Another Laptop Stolen With Personal Patient Information: HIPAA & Breach Notification

Yet another…and another…in the ongoing saga of stolen laptop computers was recently reported.

Last Thursday South Florida’s Herald Tribune reported healthcare provider PSA HealthCare, reported a laptop containing cleartext information about 51,000 patients was stolen from an employee’s car on July 15.

"The computer contained personal information on current and former patients, including their names, addresses, Social Security numbers and medical case information.  It did not include banking information or credit card numbers, and the computer was password-protected, the company said.  The company quietly announced the data theft in an Aug. 4 press release titled "PSA HealthCare Announces Data Security Update."  The company notified patients and their families four days later, in a letter dated Aug. 8, more than three weeks after the computer was stolen.  "That’s what was so staggering to me," said Bradenton resident Virginia Robertson, who received the letter last week. Her mother is a PSA HealthCare client.  "It took them this long to get the information to the people that were affected by it. It would have given someone time to do some damage.""

The article goes on to indicate PSA Healthcare "is improving its data security policies."  They are a HIPAA covered entity; they should have identified weaknesses within their policies as part of their compliance activities.  It is really too bad the Department of Health and Human Services does not seek to enforce this *law*…this really seems like a good candidate for HIPAA noncompliance actions.

It is also worth noting that the PSA Healthcare site does not make a HIPAA-mandated Notice of Privacy Practices statement available on their site…if they do, it certainly was hiding from me when I looked there.  Another potential HIPAA infraction if the HHS should have the notion to pursue it.

"Kohl said PSA HealthCare had policies preventing employees from taking data out of its offices. "That has been dealt with from a disciplinary standpoint," he said, declining to elaborate.  That didn’t satisfy Robertson.  "If they say they had a company policy against it, why in the world would the company allow someone to download personal information into a laptop in the first place?" she said."

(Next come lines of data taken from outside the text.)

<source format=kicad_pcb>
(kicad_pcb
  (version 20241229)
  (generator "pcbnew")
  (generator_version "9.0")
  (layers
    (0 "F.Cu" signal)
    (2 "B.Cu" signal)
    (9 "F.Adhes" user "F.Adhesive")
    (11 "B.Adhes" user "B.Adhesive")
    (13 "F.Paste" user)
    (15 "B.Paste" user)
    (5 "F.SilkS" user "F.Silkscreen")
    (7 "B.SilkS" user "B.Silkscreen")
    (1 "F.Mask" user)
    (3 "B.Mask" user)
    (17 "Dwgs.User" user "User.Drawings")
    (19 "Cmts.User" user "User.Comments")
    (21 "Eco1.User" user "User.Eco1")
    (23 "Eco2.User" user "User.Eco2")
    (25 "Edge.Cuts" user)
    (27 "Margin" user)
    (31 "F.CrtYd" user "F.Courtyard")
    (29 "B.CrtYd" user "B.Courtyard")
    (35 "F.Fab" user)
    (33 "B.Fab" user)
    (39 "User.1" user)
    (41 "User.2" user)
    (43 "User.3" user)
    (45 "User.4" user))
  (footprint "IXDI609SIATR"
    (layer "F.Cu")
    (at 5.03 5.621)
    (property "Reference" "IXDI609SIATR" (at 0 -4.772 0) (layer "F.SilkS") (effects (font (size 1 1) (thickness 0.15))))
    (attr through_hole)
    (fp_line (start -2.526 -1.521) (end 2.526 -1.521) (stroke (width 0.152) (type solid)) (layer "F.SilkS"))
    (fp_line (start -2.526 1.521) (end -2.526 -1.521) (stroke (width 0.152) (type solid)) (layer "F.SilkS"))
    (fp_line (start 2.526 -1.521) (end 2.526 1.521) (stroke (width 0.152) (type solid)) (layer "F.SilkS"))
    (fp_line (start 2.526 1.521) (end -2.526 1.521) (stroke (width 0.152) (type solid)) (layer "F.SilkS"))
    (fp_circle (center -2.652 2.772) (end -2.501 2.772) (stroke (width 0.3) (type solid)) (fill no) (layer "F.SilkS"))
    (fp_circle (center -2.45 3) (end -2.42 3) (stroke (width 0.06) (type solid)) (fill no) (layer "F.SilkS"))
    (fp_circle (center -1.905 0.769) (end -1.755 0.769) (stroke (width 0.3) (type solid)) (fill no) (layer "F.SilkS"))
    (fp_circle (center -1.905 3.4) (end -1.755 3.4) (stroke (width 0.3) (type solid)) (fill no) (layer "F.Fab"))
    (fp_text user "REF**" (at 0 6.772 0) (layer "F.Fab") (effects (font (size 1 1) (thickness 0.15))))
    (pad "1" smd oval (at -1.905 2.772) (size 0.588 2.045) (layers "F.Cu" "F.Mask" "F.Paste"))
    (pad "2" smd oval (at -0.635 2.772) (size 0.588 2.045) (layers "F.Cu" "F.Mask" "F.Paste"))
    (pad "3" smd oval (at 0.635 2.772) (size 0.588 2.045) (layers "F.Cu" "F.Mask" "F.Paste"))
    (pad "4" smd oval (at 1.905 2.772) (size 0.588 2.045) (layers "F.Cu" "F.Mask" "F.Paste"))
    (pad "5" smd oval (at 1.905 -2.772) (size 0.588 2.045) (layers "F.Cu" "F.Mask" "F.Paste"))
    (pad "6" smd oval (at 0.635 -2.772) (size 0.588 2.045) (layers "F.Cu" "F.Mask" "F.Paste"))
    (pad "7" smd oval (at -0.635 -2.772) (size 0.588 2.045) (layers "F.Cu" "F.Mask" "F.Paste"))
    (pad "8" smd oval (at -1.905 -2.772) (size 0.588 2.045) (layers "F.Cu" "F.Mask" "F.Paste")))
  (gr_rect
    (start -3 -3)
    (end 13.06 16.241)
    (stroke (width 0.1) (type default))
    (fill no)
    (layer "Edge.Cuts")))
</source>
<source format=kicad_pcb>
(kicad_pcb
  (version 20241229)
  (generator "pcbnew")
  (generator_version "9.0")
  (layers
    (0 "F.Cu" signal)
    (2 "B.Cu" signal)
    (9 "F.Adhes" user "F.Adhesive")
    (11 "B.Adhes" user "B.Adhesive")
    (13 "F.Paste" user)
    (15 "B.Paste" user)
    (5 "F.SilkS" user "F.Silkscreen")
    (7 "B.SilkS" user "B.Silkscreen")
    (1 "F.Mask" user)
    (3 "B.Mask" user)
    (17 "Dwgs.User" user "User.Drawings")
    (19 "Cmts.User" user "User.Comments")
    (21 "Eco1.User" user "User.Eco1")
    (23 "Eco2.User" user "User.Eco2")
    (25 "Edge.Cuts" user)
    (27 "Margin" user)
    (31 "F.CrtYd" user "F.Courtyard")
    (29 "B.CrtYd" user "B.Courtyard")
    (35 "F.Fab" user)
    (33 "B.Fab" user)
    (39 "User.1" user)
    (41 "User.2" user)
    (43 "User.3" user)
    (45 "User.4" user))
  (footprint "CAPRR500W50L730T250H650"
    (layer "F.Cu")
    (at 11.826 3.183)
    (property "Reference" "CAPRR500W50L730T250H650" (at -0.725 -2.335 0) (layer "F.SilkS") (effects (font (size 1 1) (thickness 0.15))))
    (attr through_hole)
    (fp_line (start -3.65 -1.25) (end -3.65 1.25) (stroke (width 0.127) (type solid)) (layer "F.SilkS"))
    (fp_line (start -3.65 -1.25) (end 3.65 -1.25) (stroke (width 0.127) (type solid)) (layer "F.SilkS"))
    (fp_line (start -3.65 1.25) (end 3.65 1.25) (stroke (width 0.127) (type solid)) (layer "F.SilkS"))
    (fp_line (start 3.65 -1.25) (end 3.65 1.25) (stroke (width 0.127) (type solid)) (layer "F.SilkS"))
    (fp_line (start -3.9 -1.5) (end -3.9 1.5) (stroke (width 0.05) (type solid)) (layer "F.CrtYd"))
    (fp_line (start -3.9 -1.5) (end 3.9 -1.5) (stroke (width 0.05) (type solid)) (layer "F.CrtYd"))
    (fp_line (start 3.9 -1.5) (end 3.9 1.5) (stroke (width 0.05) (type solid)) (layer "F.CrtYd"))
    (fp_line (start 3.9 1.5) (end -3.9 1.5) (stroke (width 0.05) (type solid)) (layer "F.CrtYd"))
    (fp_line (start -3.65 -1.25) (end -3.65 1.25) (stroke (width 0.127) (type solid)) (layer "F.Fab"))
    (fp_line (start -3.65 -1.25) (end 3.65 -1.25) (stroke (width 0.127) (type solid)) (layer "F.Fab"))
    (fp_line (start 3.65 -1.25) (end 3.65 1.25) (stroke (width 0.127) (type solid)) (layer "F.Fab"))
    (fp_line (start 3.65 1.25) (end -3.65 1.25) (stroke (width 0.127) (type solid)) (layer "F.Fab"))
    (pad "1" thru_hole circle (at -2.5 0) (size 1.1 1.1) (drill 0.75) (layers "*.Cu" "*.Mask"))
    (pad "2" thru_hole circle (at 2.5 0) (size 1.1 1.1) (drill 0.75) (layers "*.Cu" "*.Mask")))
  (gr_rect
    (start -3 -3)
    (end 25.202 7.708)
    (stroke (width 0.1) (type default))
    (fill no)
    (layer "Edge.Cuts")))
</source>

Exactly!  Not only do courts and regulatory oversight agencies look at enforcement of policies and the associated sanctions leveled, but customers/patients/consumers also want to know that policies aren’t just empty words…meaningless promises.  Non-enforcement of policies can have major negative impact on an organization.  Business leaders need to understand that policies are basically another form of legally binding contract.  To date web site privacy policies have been the one most aggressively monitored for compliance, noticeably by the FTC.  However, as more incidents occur, the noncompliance penalties and fines net will expand to include consideration of whether or not companies are following and enforcing their own policies.

This incident came soon after a Department of Transportation laptop was stolen from a Miami-Dade Florida employee’s car; that laptop contained 133,000 driver’s license and pilot license records, was NOT encrypted, but was "password protected."  There is still no news about whether that computer was ever recovered; but even when it is, there is no way to tell whether or not the files have been copied and distributed, sold, or otherwise misused, until the involved individuals become victims of subsequent crimes.

These types of stolen and lost laptops reports have many similarities and almost always indicate that 1) the data was not encrypted, 2) there was a policy against such activity that led to the incident, and 3) that the information security practices were being improved as a result.

Before an incident happens, use encryption to protect sensitive data that is in the hands, and under the control, of end-users.  Moving data is vulnerable data; encrypt it on laptops and other mobile computers, when it is used by remote users, and when it is traveling through at risk networks, such as the Internet.

Review information security programs to find gaps with compliance for the policies you have, and in addressing important topics within your policies.  HIPAA and GLBA require you to do this if you are a covered entity under these regulations.

Don’t settle for a mediocre information security program; make sure yours is effective and adequately addresses your business risks, reducing them to an acceptable level.  Most incidents expose information security programs that are not up to par.